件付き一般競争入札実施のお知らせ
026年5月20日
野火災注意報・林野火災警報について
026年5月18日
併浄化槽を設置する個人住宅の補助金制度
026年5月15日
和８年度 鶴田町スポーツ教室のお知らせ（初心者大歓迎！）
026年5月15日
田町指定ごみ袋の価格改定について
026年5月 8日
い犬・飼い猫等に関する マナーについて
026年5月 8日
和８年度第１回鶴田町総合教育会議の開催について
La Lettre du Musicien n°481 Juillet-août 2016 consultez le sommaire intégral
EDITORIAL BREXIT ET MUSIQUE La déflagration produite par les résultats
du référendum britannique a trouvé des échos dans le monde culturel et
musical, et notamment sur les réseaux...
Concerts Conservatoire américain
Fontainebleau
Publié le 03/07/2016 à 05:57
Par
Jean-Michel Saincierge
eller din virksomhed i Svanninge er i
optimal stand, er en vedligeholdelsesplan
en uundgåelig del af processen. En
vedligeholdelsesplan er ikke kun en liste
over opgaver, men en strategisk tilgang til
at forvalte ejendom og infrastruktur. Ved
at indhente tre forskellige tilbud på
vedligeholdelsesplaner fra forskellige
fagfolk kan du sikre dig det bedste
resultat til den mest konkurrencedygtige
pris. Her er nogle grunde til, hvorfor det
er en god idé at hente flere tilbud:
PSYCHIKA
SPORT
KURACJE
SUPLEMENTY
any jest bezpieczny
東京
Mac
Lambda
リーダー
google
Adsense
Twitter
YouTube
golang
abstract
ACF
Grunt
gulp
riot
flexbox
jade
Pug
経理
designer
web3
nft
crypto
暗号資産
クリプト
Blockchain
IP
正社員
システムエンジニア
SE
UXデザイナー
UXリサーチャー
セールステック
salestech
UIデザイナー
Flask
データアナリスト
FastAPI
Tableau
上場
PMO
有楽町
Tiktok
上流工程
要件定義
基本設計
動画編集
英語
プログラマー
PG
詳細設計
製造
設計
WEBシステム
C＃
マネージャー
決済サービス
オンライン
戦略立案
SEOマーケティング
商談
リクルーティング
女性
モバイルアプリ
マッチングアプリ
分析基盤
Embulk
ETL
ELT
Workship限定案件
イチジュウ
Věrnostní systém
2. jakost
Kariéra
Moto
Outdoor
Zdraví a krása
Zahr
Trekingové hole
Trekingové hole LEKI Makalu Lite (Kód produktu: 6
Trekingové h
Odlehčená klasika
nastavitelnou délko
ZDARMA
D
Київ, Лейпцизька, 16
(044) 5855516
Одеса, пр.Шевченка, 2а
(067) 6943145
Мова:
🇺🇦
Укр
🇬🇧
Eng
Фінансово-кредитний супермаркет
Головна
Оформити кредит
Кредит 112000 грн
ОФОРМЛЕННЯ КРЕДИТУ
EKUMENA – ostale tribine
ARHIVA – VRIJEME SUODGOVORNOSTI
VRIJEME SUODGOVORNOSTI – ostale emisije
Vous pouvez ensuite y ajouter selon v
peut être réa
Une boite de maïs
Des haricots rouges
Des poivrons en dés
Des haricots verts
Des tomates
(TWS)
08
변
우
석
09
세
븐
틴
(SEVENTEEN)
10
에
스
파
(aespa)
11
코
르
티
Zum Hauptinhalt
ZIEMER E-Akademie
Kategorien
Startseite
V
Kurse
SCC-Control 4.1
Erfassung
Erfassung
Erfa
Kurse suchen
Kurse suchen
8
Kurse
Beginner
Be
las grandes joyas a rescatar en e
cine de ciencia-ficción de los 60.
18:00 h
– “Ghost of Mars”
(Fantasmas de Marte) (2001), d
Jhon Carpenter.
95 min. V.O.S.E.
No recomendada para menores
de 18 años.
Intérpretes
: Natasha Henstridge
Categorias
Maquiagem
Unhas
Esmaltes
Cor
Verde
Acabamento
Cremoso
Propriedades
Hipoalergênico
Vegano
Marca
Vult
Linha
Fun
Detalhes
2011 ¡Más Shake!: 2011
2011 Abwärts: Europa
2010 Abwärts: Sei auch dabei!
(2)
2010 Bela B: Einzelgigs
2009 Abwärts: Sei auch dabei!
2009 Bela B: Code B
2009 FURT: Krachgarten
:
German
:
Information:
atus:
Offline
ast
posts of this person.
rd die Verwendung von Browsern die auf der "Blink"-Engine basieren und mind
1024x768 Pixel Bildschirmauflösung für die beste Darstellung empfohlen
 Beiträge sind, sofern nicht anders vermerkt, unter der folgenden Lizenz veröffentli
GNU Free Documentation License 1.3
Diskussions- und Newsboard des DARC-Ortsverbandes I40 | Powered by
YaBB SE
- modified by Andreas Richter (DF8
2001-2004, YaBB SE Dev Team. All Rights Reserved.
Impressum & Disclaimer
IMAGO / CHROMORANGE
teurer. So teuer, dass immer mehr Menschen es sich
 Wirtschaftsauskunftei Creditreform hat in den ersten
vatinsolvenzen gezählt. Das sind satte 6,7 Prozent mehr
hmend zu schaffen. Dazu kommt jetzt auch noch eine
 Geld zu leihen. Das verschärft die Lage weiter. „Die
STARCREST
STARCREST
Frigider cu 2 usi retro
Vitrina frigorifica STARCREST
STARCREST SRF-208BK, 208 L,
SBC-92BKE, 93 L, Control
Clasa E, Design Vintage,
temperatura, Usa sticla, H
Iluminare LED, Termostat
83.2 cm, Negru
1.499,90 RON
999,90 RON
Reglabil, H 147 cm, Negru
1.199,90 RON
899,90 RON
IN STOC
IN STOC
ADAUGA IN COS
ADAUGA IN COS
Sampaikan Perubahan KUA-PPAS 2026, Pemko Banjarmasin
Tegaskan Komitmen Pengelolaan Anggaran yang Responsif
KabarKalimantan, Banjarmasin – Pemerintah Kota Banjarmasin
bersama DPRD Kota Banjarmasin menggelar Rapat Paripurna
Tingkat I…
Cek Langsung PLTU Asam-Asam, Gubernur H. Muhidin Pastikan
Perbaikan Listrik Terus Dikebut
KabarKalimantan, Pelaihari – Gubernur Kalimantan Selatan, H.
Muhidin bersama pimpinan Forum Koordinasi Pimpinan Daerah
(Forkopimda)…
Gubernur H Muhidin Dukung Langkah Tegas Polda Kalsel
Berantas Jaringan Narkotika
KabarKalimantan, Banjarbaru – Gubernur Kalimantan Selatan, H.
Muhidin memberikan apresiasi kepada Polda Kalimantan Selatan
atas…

What the task requires> Copy the text from all the items above, swapping "Banjarmasin" for "Banjarbaru" wherever it occurs and leaving everything else unchanged.

Result>
件付き一般競争入札実施のお知らせ
026年5月20日
野火災注意報・林野火災警報について
026年5月18日
併浄化槽を設置する個人住宅の補助金制度
026年5月15日
和８年度 鶴田町スポーツ教室のお知らせ（初心者大歓迎！）
026年5月15日
田町指定ごみ袋の価格改定について
026年5月 8日
い犬・飼い猫等に関する マナーについて
026年5月 8日
和８年度第１回鶴田町総合教育会議の開催について
La Lettre du Musicien n°481 Juillet-août 2016 consultez le sommaire intégral
EDITORIAL BREXIT ET MUSIQUE La déflagration produite par les résultats
du référendum britannique a trouvé des échos dans le monde culturel et
musical, et notamment sur les réseaux...
Concerts Conservatoire américain
Fontainebleau
Publié le 03/07/2016 à 05:57
Par
Jean-Michel Saincierge
eller din virksomhed i Svanninge er i
optimal stand, er en vedligeholdelsesplan
en uundgåelig del af processen. En
vedligeholdelsesplan er ikke kun en liste
over opgaver, men en strategisk tilgang til
at forvalte ejendom og infrastruktur. Ved
at indhente tre forskellige tilbud på
vedligeholdelsesplaner fra forskellige
fagfolk kan du sikre dig det bedste
resultat til den mest konkurrencedygtige
pris. Her er nogle grunde til, hvorfor det
er en god idé at hente flere tilbud:
PSYCHIKA
SPORT
KURACJE
SUPLEMENTY
any jest bezpieczny
東京
Mac
Lambda
リーダー
google
Adsense
Twitter
YouTube
golang
abstract
ACF
Grunt
gulp
riot
flexbox
jade
Pug
経理
designer
web3
nft
crypto
暗号資産
クリプト
Blockchain
IP
正社員
システムエンジニア
SE
UXデザイナー
UXリサーチャー
セールステック
salestech
UIデザイナー
Flask
データアナリスト
FastAPI
Tableau
上場
PMO
有楽町
Tiktok
上流工程
要件定義
基本設計
動画編集
英語
プログラマー
PG
詳細設計
製造
設計
WEBシステム
C＃
マネージャー
決済サービス
オンライン
戦略立案
SEOマーケティング
商談
リクルーティング
女性
モバイルアプリ
マッチングアプリ
分析基盤
Embulk
ETL
ELT
Workship限定案件
イチジュウ
Věrnostní systém
2. jakost
Kariéra
Moto
Outdoor
Zdraví a krása
Zahr
Trekingové hole
Trekingové hole LEKI Makalu Lite (Kód produktu: 6
Trekingové h
Odlehčená klasika
nastavitelnou délko
ZDARMA
D
Київ, Лейпцизька, 16
(044) 5855516
Одеса, пр.Шевченка, 2а
(067) 6943145
Мова:
🇺🇦
Укр
🇬🇧
Eng
Фінансово-кредитний супермаркет
Головна
Оформити кредит
Кредит 112000 грн
ОФОРМЛЕННЯ КРЕДИТУ
EKUMENA – ostale tribine
ARHIVA – VRIJEME SUODGOVORNOSTI
VRIJEME SUODGOVORNOSTI – ostale emisije
Vous pouvez ensuite y ajouter selon v
peut être réa
Une boite de maïs
Des haricots rouges
Des poivrons en dés
Des haricots verts
Des tomates
(TWS)
08
변
우
석
09
세
븐
틴
(SEVENTEEN)
10
에
스
파
(aespa)
11
코
르
티
Zum Hauptinhalt
ZIEMER E-Akademie
Kategorien
Startseite
V
Kurse
SCC-Control 4.1
Erfassung
Erfassung
Erfa
Kurse suchen
Kurse suchen
8
Kurse
Beginner
Be
las grandes joyas a rescatar en e
cine de ciencia-ficción de los 60.
18:00 h
– “Ghost of Mars”
(Fantasmas de Marte) (2001), d
Jhon Carpenter.
95 min. V.O.S.E.
No recomendada para menores
de 18 años.
Intérpretes
: Natasha Henstridge
Categorias
Maquiagem
Unhas
Esmaltes
Cor
Verde
Acabamento
Cremoso
Propriedades
Hipoalergênico
Vegano
Marca
Vult
Linha
Fun
Detalhes
2011 ¡Más Shake!: 2011
2011 Abwärts: Europa
2010 Abwärts: Sei auch dabei!
(2)
2010 Bela B: Einzelgigs
2009 Abwärts: Sei auch dabei!
2009 Bela B: Code B
2009 FURT: Krachgarten
:
German
:
Information:
atus:
Offline
ast
posts of this person.
rd die Verwendung von Browsern die auf der "Blink"-Engine basieren und mind
1024x768 Pixel Bildschirmauflösung für die beste Darstellung empfohlen
 Beiträge sind, sofern nicht anders vermerkt, unter der folgenden Lizenz veröffentli
GNU Free Documentation License 1.3
Diskussions- und Newsboard des DARC-Ortsverbandes I40 | Powered by
YaBB SE
- modified by Andreas Richter (DF8
2001-2004, YaBB SE Dev Team. All Rights Reserved.
Impressum & Disclaimer
IMAGO / CHROMORANGE
teurer. So teuer, dass immer mehr Menschen es sich
 Wirtschaftsauskunftei Creditreform hat in den ersten
vatinsolvenzen gezählt. Das sind satte 6,7 Prozent mehr
hmend zu schaffen. Dazu kommt jetzt auch noch eine
 Geld zu leihen. Das verschärft die Lage weiter. „Die
STARCREST
STARCREST
Frigider cu 2 usi retro
Vitrina frigorifica STARCREST
STARCREST SRF-208BK, 208 L,
SBC-92BKE, 93 L, Control
Clasa E, Design Vintage,
temperatura, Usa sticla, H
Iluminare LED, Termostat
83.2 cm, Negru
1.499,90 RON
999,90 RON
Reglabil, H 147 cm, Negru
1.199,90 RON
899,90 RON
IN STOC
IN STOC
ADAUGA IN COS
ADAUGA IN COS
Sampaikan Perubahan KUA-PPAS 2026, Pemko Banjarbaru
Tegaskan Komitmen Pengelolaan Anggaran yang Responsif
KabarKalimantan, Banjarbaru – Pemerintah Kota Banjarbaru
bersama DPRD Kota Banjarbaru menggelar Rapat Paripurna
Tingkat I…
Cek Langsung PLTU Asam-Asam, Gubernur H. Muhidin Pastikan
Perbaikan Listrik Terus Dikebut
KabarKalimantan, Pelaihari – Gubernur Kalimantan Selatan, H.
Muhidin bersama pimpinan Forum Koordinasi Pimpinan Daerah
(Forkopimda)…
Gubernur H Muhidin Dukung Langkah Tegas Polda Kalsel
Berantas Jaringan Narkotika
KabarKalimantan, Banjarbaru – Gubernur Kalimantan Selatan, H.
Muhidin memberikan apresiasi kepada Polda Kalimantan Selatan
atas…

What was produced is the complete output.